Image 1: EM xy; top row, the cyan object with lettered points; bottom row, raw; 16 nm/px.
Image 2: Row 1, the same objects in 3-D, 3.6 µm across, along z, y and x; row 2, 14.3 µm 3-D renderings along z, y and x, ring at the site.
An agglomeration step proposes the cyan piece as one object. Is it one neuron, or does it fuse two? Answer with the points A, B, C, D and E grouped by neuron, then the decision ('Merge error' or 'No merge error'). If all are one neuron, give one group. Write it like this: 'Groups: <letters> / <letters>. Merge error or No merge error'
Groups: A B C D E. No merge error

---

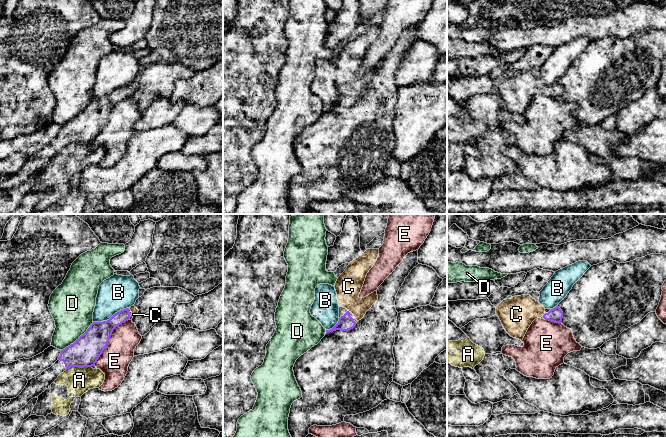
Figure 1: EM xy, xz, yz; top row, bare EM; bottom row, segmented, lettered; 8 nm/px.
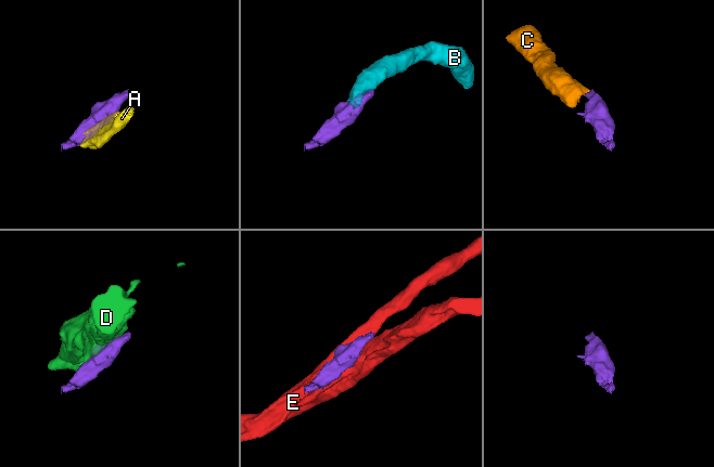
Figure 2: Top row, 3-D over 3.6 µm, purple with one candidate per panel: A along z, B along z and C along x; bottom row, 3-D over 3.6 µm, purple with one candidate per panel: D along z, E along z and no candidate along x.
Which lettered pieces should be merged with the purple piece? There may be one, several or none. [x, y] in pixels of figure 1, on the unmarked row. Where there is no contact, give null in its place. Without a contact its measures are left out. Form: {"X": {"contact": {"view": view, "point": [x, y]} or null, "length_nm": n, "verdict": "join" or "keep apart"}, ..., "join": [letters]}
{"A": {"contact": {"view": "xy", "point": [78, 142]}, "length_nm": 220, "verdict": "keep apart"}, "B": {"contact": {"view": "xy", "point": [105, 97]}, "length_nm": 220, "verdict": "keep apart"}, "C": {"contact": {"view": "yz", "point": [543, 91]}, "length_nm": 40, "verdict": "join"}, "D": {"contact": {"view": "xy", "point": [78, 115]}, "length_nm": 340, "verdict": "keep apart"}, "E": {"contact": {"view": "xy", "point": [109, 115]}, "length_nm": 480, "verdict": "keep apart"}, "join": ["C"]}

# About this exercise
Filter the entries above and keep only the lines with the word "bottom".

# Solution
Image 1: EM xy; top row, the cyan object with lettered points; bottom row, raw; 16 nm/px.
Figure 1: EM xy, xz, yz; top row, bare EM; bottom row, segmented, lettered; 8 nm/px.
Figure 2: Top row, 3-D over 3.6 µm, purple with one candidate per panel: A along z, B along z and C along x; bottom row, 3-D over 3.6 µm, purple with one candidate per panel: D along z, E along z and no candidate along x.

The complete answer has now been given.